Pathak said Chau had asked a local friend to get him a boat and find several fishermen and a water sports expert to assist him in his expedition. The boat, which took Chau on Nov 15, stopped before half-a-mile away. Then Chau reportedly used a canoe to reach the shore of the island.

Chau had returned with some arrow injuries that day only but his canoe was broken by the tribes people on Nov 16. "So, he came back to the boat swimming. He did not come back on the 17th; the fishermen later saw the tribespeople dragging his body around," Pathak said as quoted by CNN.

Police, though are yet to investigate the case independently, suspected Chau might have been killed, based on the fishermen's statements.

Survivor International slams govt.

Survival International, the world's leading tribes rights nonprofit body, in a statement said: “This tragedy should never have been allowed to happen. The Indian authorities should have been enforcing the protection of the Sentinelese and their island for the safety of both the tribe, and outsiders."

“Instead, a few months ago the authorities lifted one of the restrictions that had been protecting the Sentinelese tribe’s island from foreign tourists, which sent exactly the wrong message, and may have contributed to this terrible event.

“It’s not impossible that the Sentinelese have just been infected by deadly pathogens to which they have no immunity, with the potential to wipe out the entire tribe.

"The Sentinelese have shown again and again that they want to be left alone, and their wishes should be respected. The British colonial occupation of the Andaman Islands decimated the tribes living there, wiping out thousands of tribespeople, and only a fraction of the original population now survive. So the Sentinelese fear of outsiders is very understandable.

Material shown:
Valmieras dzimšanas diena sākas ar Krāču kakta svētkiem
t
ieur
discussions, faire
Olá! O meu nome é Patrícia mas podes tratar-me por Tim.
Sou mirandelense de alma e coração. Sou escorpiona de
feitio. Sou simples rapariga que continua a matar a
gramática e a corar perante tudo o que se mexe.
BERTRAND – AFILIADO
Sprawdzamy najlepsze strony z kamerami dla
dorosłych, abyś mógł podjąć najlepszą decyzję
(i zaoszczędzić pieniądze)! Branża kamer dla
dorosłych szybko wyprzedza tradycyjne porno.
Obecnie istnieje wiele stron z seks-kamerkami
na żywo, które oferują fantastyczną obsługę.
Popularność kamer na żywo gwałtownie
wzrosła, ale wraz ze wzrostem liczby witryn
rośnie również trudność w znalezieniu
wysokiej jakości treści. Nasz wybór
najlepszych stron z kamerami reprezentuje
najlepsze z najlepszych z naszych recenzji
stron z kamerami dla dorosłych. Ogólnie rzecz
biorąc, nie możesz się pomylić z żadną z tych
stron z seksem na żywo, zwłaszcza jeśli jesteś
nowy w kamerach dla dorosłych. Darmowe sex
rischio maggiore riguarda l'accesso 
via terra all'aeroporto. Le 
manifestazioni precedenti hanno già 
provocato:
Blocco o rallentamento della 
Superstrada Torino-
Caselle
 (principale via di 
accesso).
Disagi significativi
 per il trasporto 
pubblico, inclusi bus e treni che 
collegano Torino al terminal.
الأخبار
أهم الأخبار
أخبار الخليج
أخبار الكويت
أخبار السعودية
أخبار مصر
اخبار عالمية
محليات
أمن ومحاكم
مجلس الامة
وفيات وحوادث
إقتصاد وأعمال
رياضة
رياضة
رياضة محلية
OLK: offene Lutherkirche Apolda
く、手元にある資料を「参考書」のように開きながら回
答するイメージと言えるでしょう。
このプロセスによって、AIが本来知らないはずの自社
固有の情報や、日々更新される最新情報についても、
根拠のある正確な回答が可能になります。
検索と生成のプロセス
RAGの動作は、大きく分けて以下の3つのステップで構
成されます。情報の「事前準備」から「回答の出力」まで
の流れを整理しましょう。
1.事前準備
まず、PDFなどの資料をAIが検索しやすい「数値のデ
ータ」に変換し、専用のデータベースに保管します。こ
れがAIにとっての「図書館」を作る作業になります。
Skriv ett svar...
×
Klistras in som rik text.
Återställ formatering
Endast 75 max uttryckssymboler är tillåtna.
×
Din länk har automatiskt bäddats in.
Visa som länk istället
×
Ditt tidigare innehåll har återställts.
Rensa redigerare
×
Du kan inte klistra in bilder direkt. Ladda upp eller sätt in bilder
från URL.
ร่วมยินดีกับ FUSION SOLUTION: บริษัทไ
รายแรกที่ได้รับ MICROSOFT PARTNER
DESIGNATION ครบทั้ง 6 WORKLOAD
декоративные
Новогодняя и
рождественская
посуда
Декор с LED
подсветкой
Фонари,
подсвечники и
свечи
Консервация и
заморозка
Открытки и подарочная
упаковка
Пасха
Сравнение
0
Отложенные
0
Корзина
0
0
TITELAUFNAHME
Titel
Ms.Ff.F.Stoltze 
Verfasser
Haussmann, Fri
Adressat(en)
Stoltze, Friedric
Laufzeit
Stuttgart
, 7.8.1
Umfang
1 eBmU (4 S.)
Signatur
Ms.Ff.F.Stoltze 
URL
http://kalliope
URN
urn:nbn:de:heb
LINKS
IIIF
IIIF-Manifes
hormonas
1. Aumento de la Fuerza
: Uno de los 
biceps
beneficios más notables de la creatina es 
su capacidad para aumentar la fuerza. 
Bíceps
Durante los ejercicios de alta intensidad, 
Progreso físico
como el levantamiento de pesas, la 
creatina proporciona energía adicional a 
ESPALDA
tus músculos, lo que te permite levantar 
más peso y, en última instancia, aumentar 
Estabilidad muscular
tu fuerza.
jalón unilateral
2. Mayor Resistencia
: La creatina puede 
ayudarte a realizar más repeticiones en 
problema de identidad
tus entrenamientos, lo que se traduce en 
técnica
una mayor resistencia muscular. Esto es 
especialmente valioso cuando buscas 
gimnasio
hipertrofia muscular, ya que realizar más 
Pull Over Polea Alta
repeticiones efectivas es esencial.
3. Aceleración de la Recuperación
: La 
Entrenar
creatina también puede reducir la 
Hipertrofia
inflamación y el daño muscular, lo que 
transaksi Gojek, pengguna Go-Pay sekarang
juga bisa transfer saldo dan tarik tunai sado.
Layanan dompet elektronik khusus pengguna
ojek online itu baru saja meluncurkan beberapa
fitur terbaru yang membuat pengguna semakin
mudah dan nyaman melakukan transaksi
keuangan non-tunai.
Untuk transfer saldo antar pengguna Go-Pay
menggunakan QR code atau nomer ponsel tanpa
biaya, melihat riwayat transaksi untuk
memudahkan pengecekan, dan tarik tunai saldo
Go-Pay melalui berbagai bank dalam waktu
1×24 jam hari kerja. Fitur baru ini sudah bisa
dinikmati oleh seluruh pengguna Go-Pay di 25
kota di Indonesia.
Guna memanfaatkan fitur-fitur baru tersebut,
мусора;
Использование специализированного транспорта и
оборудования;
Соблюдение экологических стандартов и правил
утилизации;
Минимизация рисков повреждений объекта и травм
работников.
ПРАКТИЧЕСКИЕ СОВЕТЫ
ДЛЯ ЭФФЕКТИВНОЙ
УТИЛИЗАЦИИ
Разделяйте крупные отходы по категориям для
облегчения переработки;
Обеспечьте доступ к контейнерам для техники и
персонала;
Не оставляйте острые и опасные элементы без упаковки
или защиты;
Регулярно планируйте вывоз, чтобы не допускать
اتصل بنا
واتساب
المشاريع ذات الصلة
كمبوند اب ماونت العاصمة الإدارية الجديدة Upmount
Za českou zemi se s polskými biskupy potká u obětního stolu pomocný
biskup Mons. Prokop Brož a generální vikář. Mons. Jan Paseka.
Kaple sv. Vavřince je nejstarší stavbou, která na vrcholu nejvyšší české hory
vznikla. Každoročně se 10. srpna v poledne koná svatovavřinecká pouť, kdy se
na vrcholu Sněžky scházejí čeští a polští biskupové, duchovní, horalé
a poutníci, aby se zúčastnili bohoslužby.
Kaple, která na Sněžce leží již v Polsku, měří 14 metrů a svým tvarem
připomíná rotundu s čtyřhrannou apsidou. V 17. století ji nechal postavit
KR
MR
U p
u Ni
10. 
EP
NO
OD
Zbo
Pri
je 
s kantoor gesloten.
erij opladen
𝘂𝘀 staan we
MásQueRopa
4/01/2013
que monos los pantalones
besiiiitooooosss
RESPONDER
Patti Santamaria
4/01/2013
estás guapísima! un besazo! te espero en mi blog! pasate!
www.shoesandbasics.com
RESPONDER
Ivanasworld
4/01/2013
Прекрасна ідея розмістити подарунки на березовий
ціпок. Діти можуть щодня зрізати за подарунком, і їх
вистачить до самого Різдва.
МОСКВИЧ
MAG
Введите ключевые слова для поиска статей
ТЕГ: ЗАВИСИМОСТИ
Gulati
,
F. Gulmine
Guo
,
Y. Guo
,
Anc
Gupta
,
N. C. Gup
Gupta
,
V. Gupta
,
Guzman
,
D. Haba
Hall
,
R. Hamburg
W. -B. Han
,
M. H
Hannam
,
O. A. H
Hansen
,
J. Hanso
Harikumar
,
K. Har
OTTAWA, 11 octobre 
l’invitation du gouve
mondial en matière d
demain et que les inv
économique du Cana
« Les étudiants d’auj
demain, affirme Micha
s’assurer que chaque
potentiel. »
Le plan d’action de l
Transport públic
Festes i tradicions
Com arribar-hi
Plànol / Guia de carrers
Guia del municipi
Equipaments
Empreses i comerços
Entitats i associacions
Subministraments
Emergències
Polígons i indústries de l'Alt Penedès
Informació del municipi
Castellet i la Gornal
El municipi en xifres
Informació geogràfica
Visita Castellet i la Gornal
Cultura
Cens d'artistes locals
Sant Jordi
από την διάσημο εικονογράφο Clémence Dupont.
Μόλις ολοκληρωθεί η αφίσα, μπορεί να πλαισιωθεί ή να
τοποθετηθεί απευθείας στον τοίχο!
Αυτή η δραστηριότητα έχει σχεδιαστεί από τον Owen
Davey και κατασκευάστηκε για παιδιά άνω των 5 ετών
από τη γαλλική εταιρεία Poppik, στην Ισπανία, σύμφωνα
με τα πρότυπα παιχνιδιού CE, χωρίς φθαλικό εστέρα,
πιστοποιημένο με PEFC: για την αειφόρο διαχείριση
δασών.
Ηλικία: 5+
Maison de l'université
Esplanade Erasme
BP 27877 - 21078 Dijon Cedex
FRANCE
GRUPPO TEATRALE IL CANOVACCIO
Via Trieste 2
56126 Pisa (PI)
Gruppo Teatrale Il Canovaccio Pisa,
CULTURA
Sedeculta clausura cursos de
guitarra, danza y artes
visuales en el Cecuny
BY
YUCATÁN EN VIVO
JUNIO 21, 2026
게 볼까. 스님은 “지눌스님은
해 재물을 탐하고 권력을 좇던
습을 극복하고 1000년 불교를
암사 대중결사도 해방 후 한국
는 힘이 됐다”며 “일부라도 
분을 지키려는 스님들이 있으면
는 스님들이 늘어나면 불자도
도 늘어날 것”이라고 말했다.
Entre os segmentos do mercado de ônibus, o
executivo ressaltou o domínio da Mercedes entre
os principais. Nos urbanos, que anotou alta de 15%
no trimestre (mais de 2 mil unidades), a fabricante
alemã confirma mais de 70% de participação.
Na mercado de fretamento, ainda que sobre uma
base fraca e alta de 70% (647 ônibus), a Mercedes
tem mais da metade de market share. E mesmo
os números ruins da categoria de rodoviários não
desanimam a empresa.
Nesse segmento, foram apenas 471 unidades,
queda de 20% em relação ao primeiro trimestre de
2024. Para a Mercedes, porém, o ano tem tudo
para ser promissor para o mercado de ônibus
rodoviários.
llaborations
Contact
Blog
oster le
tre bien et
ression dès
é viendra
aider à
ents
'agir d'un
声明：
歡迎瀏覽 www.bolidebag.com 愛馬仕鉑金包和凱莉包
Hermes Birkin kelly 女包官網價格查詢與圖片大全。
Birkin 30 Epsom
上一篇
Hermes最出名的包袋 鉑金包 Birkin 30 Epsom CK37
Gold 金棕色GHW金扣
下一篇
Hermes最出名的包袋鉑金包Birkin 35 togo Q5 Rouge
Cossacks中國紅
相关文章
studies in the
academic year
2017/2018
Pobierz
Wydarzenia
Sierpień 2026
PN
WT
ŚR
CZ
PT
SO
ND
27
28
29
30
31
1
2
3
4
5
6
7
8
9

What you need to do:
a) In the article on Chau and the Sentinelese, on what date did the tribespeople break Chau's canoe?
b) Continue the article on Chau and the Sentinelese from where it stops.

Responses per task:
a) Nov 16

b)
The 2012 outrage:

Outrage had followed a London newspaper group back in 2012 posting a video of waist-up naked women members of the vanishing tribe of 403 dancing before tourists at the behest of tour operators in the Andamans. Visitors said it was common to spot a Jarawa on the Andaman Trunk Road, take pictures, and make them perform.

It had become an attraction tour operators were offering on the Andaman Islands in the Bay of Bengal. Many visitors returned with trophy images and video footage of the tribe.

Andamans:

Andaman is home to primitive tribes like Onge, Sentinelese, Jarawas, Great Andamanese, Shompen and Nicobarese. Among them Jarawas are the most threatened.

According to international NGO Survival International, that earlier exposed the vulnerability of the tribe to a nexus of corrupt police and tour operators, the ancestors of the Jarawa and the other tribes of the Andaman Islands are thought to have been part of the first successful human migrations out of Africa.

It says the Jarawas hunt with bows and arrows, and gather seeds, berries and honey. They are nomadic, living in bands of 40 to 50. About 1998, some Jarawas started coming out of their forest to visit nearby towns and settlements for the first time.

NGOs say the principal threat to the Jarawas comes from encroachment onto their land sparked by the building of a highway, the Andaman Trunk Road (ATR), through their forest in the 1970s. This exposed them to disease and poachers.

Meanwhile, Chau's family issues statement:

Chau's family has shared a statement on Instagram. In a post on Chau's Instagram profile, the family said: "We recently learned from an unconfirmed report that John Allen Chau was reported killed in India while reaching out to members of the Sentinelese Tribe in the Andaman Islands. Words cannot express the sadness we have experienced about this report. He was a beloved son, brother, uncle and best friend to us.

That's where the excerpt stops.